Is data stored in the cloud or on my device?

Today, equipment and calibration records persist in your browser (localStorage). They do not leave your device. Cloud-sync is on the near-term roadmap and will be opt-in and remain free for the basic tier. Personnel certifications already sync to the user account on the server.

What if my Quad Cities crew works at multiple facilities — including John Deere Harvester Works (East Moline)?

Each instrument or technician carries a location tag. A filter on the dashboard answers "what's at John Deere Harvester Works (East Moline) today" instantly. The tool was built for multi-site fleets — the typical Quad Cities agricultural equipment (john deere) contractor runs equipment across 3-8 customer sites simultaneously.

How do customer audits in Quad Cities typically use this data?

Most Agricultural equipment (John Deere) customers in this market audit on three pillars: equipment calibration (every instrument cited in a report must show current cal at time of work), personnel cert (Level + method + expiry must be valid at the work date), and procedure / written-practice. The tool gives you the first two on demand.

Does it cover AWS D1.1 requirements specifically?

Yes. AWS D1.1 traceability requires equipment calibration records back to manufacturer or NIST source, plus personnel records back to ASNT or ISO 9712. The tool keeps both in audit-export-ready form. Quad Cities customers operating under AWS D1.1 have used the records produced by this tool in regulator audits.

Can I track company-level certifications too?

Yes — ISO 9001, ISO 17025, ISO 17020, NADCAP, AS9100, API Q1/Q2, classification societies (ABS, DNV, LR, etc.), and aerospace prime authorisations (Boeing D6, Airbus AIPI/AIPS, Lockheed approvals, Pratt & Whitney, Rolls-Royce SABRe, GE Aviation). Custom company certs can be added per-account.

What does "user ID only" really mean?

Email + password. We don't ask for company info, payment info, or a corporate vetting form to get started. You can add company info later if you want to appear in the Quad Cities provider directory, but it's optional for the free tools.

How does this compare to paid software like Cority, Inspectionware, or Tridiagonal?

Those are full enterprise platforms (procedure authoring, customer portals, ERP-grade scheduling) and start at $30-200 per seat per month. The free tools cover the table-stakes traceability layer — equipment, calibration, certs — that small and mid-size Quad Cities contractors need before they can justify an enterprise platform. Many shops use the free tools indefinitely; some graduate to paid systems as they scale.

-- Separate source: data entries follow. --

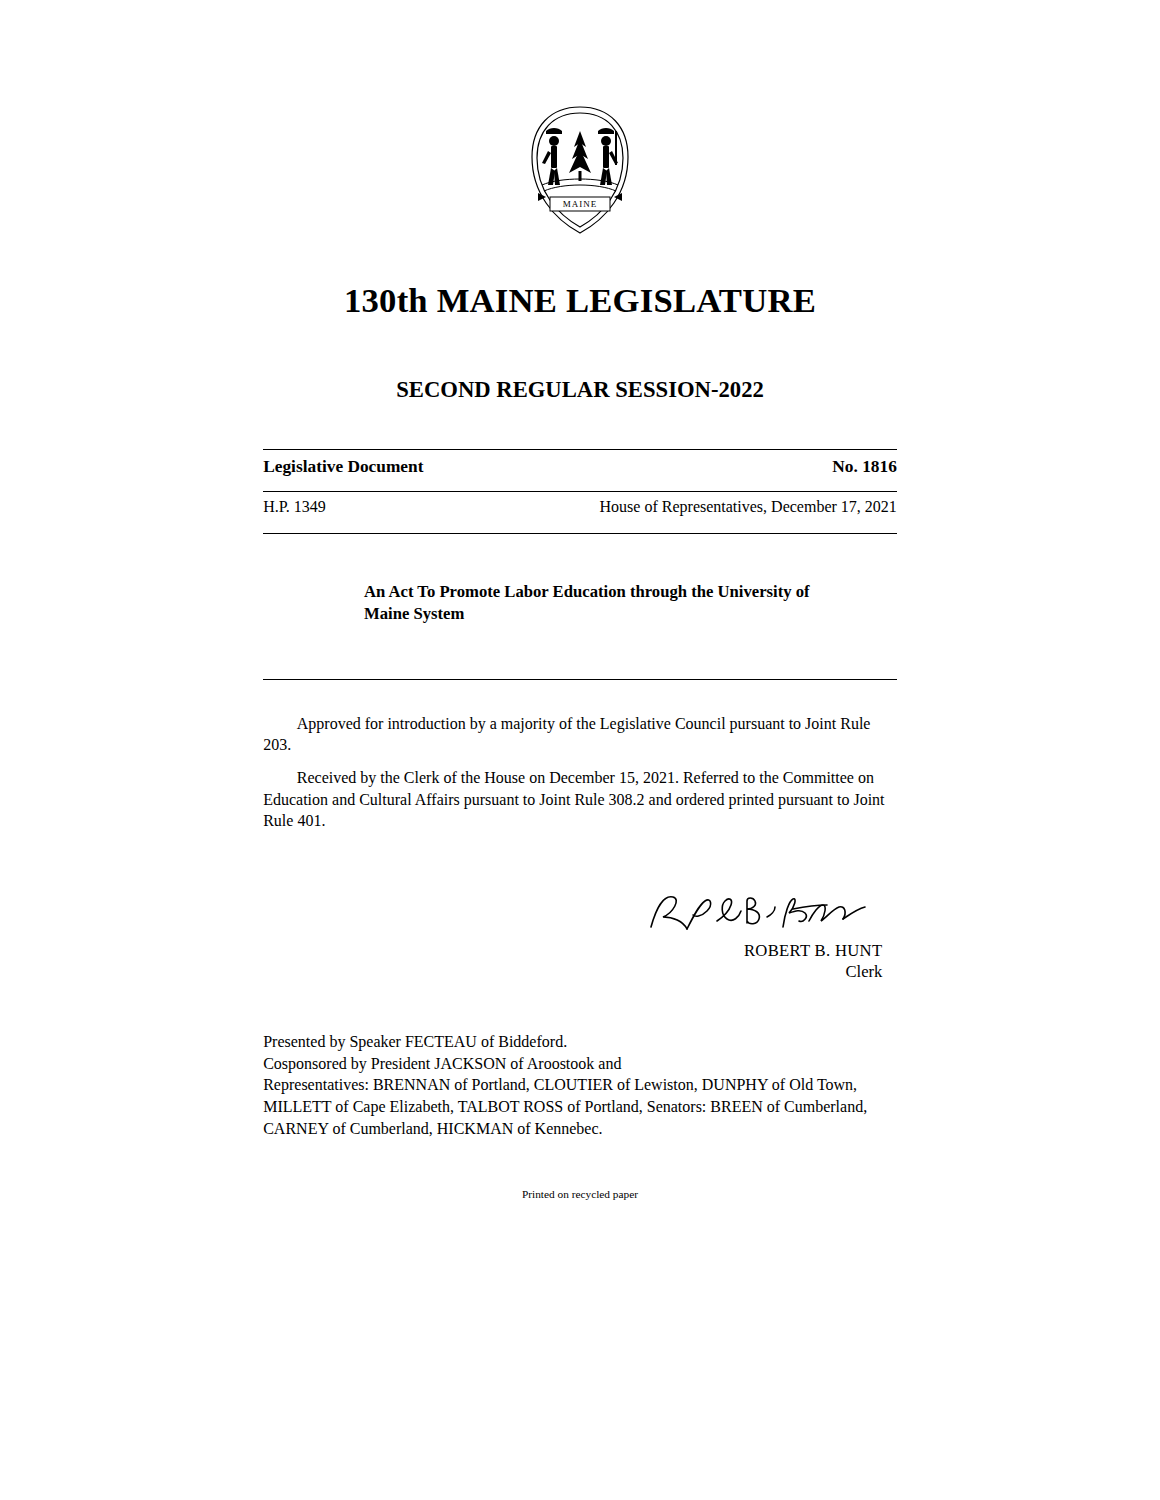MAINE
130th MAINE LEGISLATURE
SECOND REGULAR SESSION-2022
Legislative Document No. 1816
H.P. 1349 House of Representatives, December 17, 2021
An Act To Promote Labor Education through the University of Maine System
Approved for introduction by a majority of the Legislative Council pursuant to Joint Rule 203.
Received by the Clerk of the House on December 15, 2021. Referred to the Committee on Education and Cultural Affairs pursuant to Joint Rule 308.2 and ordered printed pursuant to Joint Rule 401.
ROBERT B. HUNT
Clerk
Presented by Speaker FECTEAU of Biddeford.
Cosponsored by President JACKSON of Aroostook and
Representatives: BRENNAN of Portland, CLOUTIER of Lewiston, DUNPHY of Old Town, MILLETT of Cape Elizabeth, TALBOT ROSS of Portland, Senators: BREEN of Cumberland, CARNEY of Cumberland, HICKMAN of Kennebec.
Printed on recycled paper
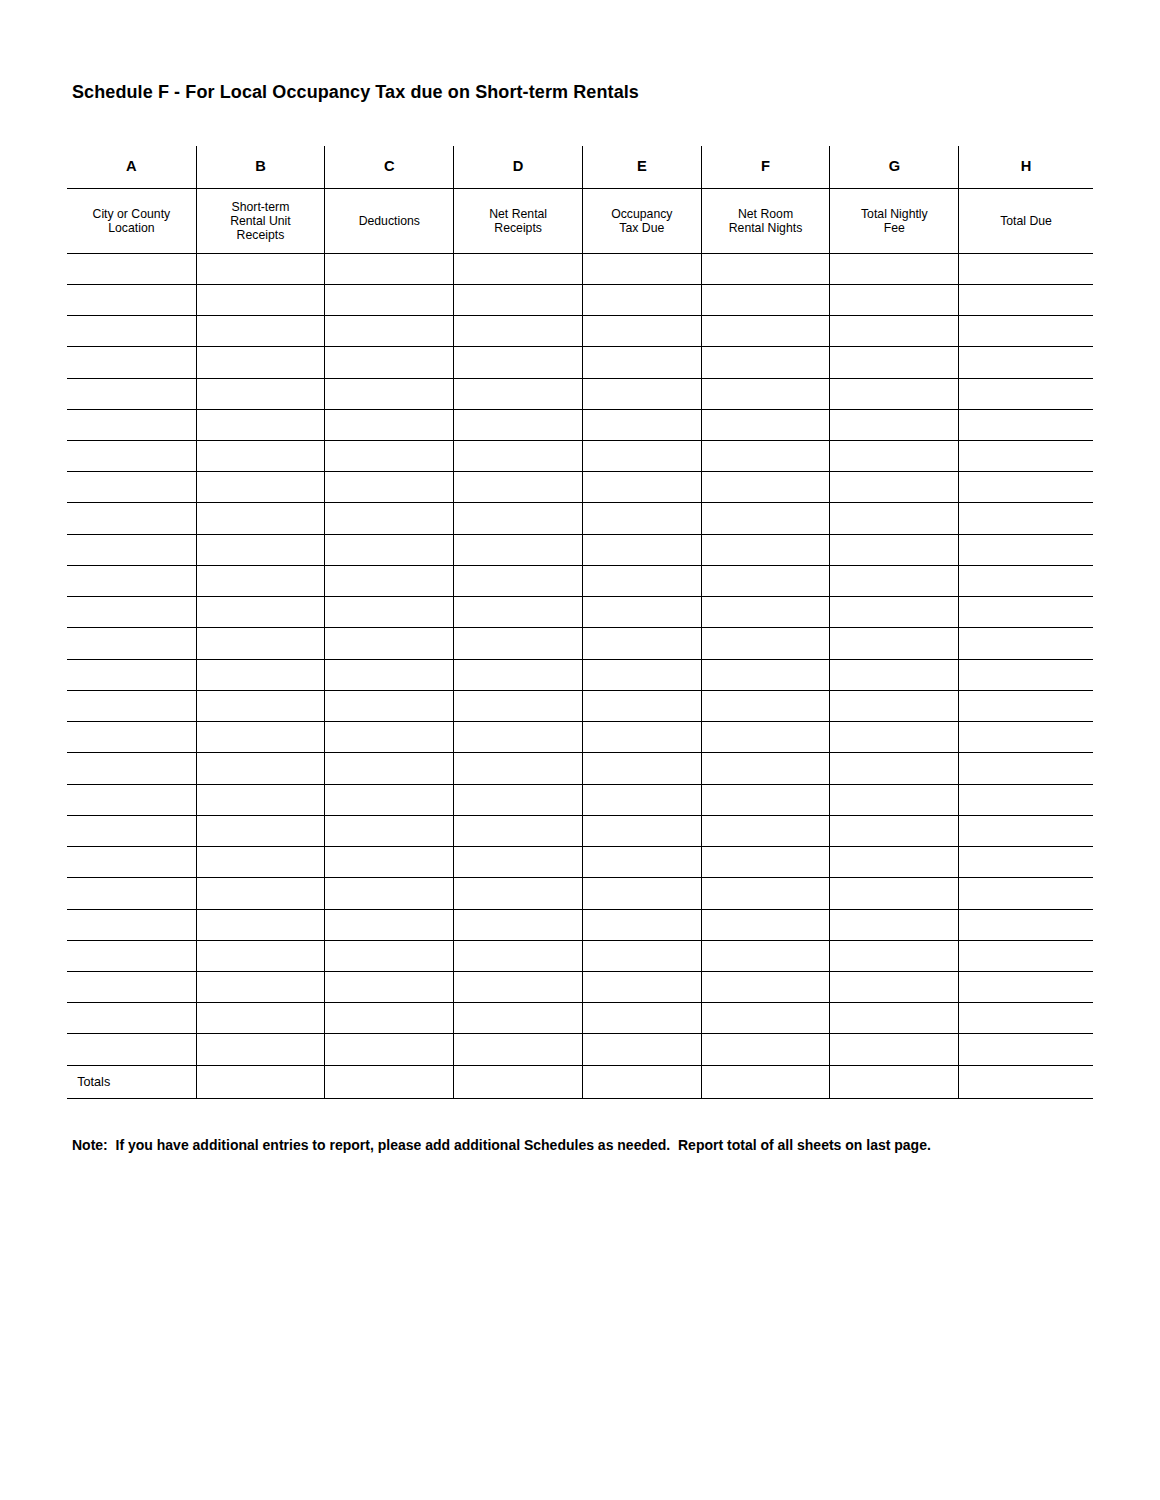Schedule F - For Local Occupancy Tax due on Short-term Rentals
| A | B | C | D | E | F | G | H |
| --- | --- | --- | --- | --- | --- | --- | --- |
| City or County Location | Short-term Rental Unit Receipts | Deductions | Net Rental Receipts | Occupancy Tax Due | Net Room Rental Nights | Total Nightly Fee | Total Due |
| Totals | | | | | | | |
Note: If you have additional entries to report, please add additional Schedules as needed. Report total of all sheets on last page.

What happens to my data if NDT Connect changes the free tier?

The free tier of these three tools (equipment, calibration, certificate management) is committed indefinitely. If we ever change the terms, existing data exports remain available and account holders get 12 months notice. We don't lock data in.

Free for Quad Cities, IA inspection companies

Create a user ID and start tracking your Quad Cities fleet today. No credit card. No trial expiry. Built for agricultural equipment (john deere) crews working under AWS D1.1 and audited by ag equipment manufacturing customers.